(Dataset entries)
------------------------------------

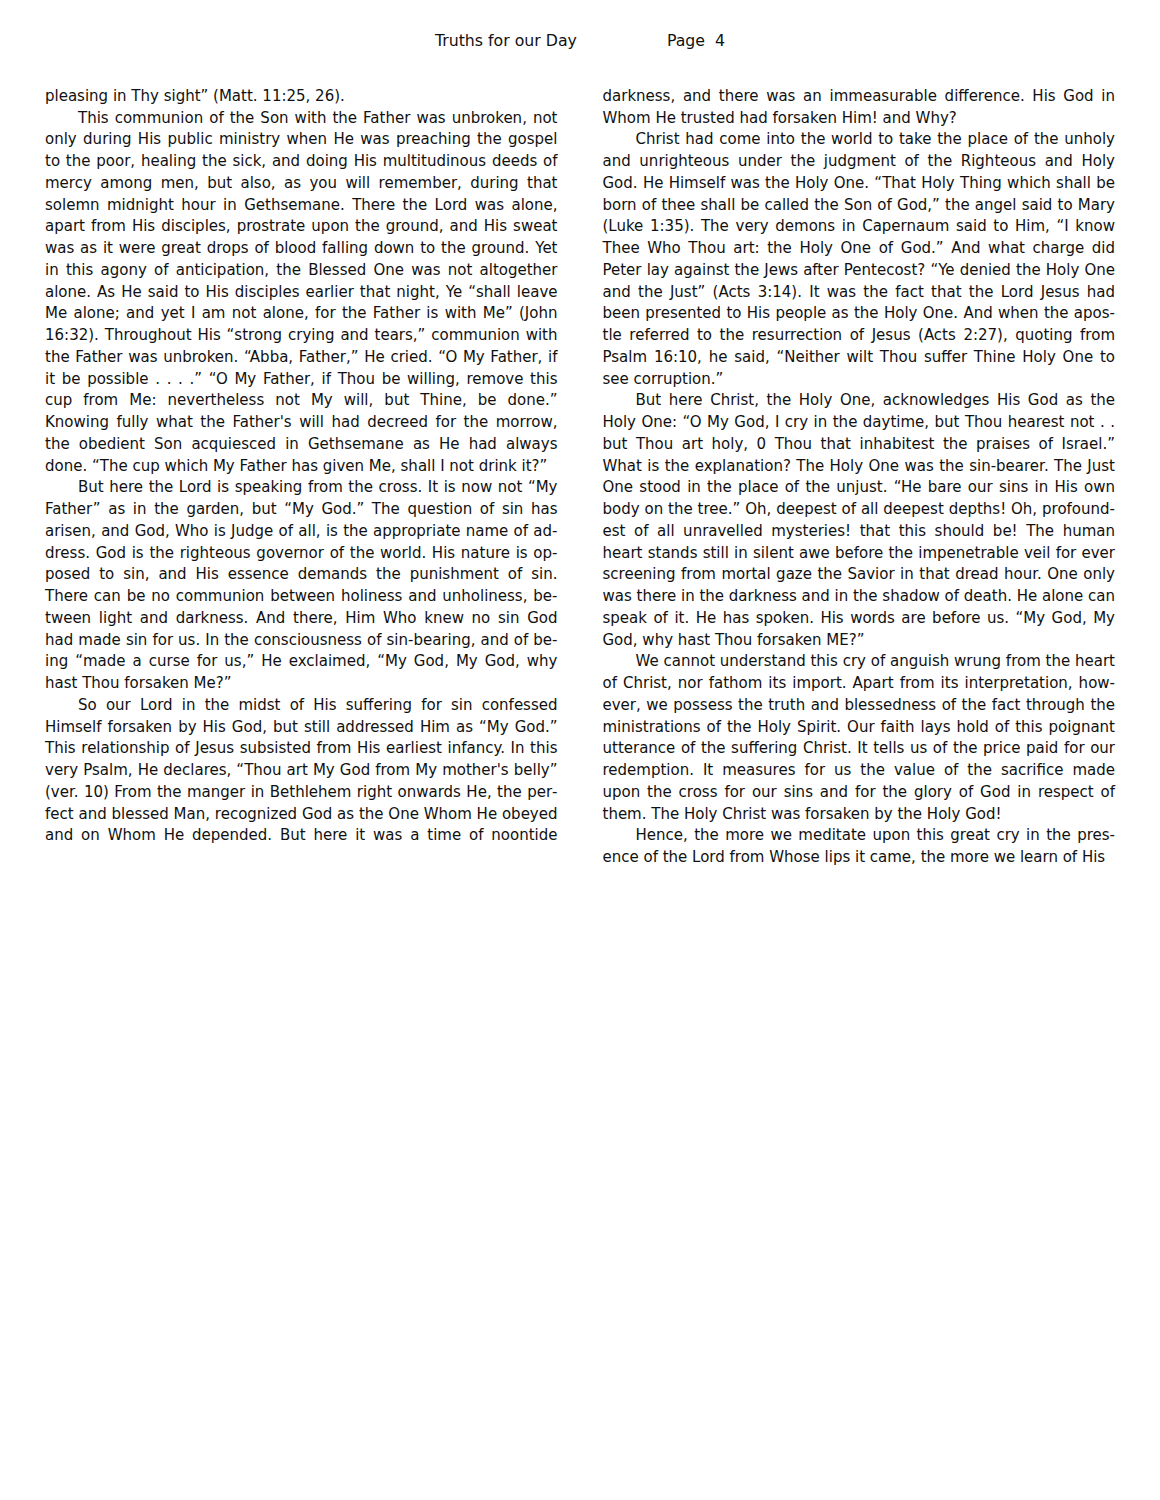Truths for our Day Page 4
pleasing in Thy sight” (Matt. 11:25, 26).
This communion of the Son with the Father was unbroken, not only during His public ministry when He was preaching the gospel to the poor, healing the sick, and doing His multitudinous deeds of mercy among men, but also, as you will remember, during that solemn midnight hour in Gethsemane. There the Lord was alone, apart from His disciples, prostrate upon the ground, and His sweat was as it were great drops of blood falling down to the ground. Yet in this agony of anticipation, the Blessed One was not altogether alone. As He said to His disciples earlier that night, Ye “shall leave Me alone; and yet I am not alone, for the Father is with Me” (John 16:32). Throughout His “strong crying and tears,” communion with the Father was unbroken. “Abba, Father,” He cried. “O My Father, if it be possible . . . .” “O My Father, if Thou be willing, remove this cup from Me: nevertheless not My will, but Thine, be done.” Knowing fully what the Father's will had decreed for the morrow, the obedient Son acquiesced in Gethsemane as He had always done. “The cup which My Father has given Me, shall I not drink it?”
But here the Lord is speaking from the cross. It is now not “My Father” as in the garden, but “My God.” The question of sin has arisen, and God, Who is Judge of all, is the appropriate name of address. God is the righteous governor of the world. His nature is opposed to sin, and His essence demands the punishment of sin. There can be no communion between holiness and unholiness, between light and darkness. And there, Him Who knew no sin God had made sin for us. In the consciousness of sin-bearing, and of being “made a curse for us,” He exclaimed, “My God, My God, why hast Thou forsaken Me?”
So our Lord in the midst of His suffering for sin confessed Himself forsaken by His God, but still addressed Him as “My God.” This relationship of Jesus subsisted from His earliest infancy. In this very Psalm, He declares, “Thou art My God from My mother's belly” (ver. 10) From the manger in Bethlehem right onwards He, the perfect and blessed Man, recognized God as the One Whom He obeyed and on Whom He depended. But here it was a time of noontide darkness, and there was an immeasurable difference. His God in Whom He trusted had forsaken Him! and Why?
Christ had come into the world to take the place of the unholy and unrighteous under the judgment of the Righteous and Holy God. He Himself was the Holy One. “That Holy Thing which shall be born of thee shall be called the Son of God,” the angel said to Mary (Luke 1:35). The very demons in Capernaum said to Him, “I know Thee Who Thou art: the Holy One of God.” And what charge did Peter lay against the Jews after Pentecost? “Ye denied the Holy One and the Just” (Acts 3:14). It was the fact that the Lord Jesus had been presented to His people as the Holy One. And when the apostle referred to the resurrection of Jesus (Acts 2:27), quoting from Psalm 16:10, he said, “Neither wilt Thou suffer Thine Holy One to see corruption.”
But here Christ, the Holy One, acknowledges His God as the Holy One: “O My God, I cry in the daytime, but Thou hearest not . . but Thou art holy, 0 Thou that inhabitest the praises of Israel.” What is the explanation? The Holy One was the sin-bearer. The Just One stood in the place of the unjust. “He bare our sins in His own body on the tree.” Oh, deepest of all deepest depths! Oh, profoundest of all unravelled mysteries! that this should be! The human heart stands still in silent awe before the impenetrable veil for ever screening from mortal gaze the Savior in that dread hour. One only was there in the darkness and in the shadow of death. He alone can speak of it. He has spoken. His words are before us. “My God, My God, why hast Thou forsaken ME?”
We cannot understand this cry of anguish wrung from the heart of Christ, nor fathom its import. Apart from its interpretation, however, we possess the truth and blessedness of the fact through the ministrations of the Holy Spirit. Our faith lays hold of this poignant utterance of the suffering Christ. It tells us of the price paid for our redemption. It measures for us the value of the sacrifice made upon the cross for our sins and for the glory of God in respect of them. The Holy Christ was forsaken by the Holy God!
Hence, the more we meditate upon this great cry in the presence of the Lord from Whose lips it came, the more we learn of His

------------------------------------

*Work task*
The records above are to be restated exactly, without their pictures.

*Completed task*
Truths for our Day Page 4
pleasing in Thy sight” (Matt. 11:25, 26).
This communion of the Son with the Father was unbroken, not only during His public ministry when He was preaching the gospel to the poor, healing the sick, and doing His multitudinous deeds of mercy among men, but also, as you will remember, during that solemn midnight hour in Gethsemane. There the Lord was alone, apart from His disciples, prostrate upon the ground, and His sweat was as it were great drops of blood falling down to the ground. Yet in this agony of anticipation, the Blessed One was not altogether alone. As He said to His disciples earlier that night, Ye “shall leave Me alone; and yet I am not alone, for the Father is with Me” (John 16:32). Throughout His “strong crying and tears,” communion with the Father was unbroken. “Abba, Father,” He cried. “O My Father, if it be possible . . . .” “O My Father, if Thou be willing, remove this cup from Me: nevertheless not My will, but Thine, be done.” Knowing fully what the Father's will had decreed for the morrow, the obedient Son acquiesced in Gethsemane as He had always done. “The cup which My Father has given Me, shall I not drink it?”
But here the Lord is speaking from the cross. It is now not “My Father” as in the garden, but “My God.” The question of sin has arisen, and God, Who is Judge of all, is the appropriate name of address. God is the righteous governor of the world. His nature is opposed to sin, and His essence demands the punishment of sin. There can be no communion between holiness and unholiness, between light and darkness. And there, Him Who knew no sin God had made sin for us. In the consciousness of sin-bearing, and of being “made a curse for us,” He exclaimed, “My God, My God, why hast Thou forsaken Me?”
So our Lord in the midst of His suffering for sin confessed Himself forsaken by His God, but still addressed Him as “My God.” This relationship of Jesus subsisted from His earliest infancy. In this very Psalm, He declares, “Thou art My God from My mother's belly” (ver. 10) From the manger in Bethlehem right onwards He, the perfect and blessed Man, recognized God as the One Whom He obeyed and on Whom He depended. But here it was a time of noontide darkness, and there was an immeasurable difference. His God in Whom He trusted had forsaken Him! and Why?
Christ had come into the world to take the place of the unholy and unrighteous under the judgment of the Righteous and Holy God. He Himself was the Holy One. “That Holy Thing which shall be born of thee shall be called the Son of God,” the angel said to Mary (Luke 1:35). The very demons in Capernaum said to Him, “I know Thee Who Thou art: the Holy One of God.” And what charge did Peter lay against the Jews after Pentecost? “Ye denied the Holy One and the Just” (Acts 3:14). It was the fact that the Lord Jesus had been presented to His people as the Holy One. And when the apostle referred to the resurrection of Jesus (Acts 2:27), quoting from Psalm 16:10, he said, “Neither wilt Thou suffer Thine Holy One to see corruption.”
But here Christ, the Holy One, acknowledges His God as the Holy One: “O My God, I cry in the daytime, but Thou hearest not . . but Thou art holy, 0 Thou that inhabitest the praises of Israel.” What is the explanation? The Holy One was the sin-bearer. The Just One stood in the place of the unjust. “He bare our sins in His own body on the tree.” Oh, deepest of all deepest depths! Oh, profoundest of all unravelled mysteries! that this should be! The human heart stands still in silent awe before the impenetrable veil for ever screening from mortal gaze the Savior in that dread hour. One only was there in the darkness and in the shadow of death. He alone can speak of it. He has spoken. His words are before us. “My God, My God, why hast Thou forsaken ME?”
We cannot understand this cry of anguish wrung from the heart of Christ, nor fathom its import. Apart from its interpretation, however, we possess the truth and blessedness of the fact through the ministrations of the Holy Spirit. Our faith lays hold of this poignant utterance of the suffering Christ. It tells us of the price paid for our redemption. It measures for us the value of the sacrifice made upon the cross for our sins and for the glory of God in respect of them. The Holy Christ was forsaken by the Holy God!
Hence, the more we meditate upon this great cry in the presence of the Lord from Whose lips it came, the more we learn of His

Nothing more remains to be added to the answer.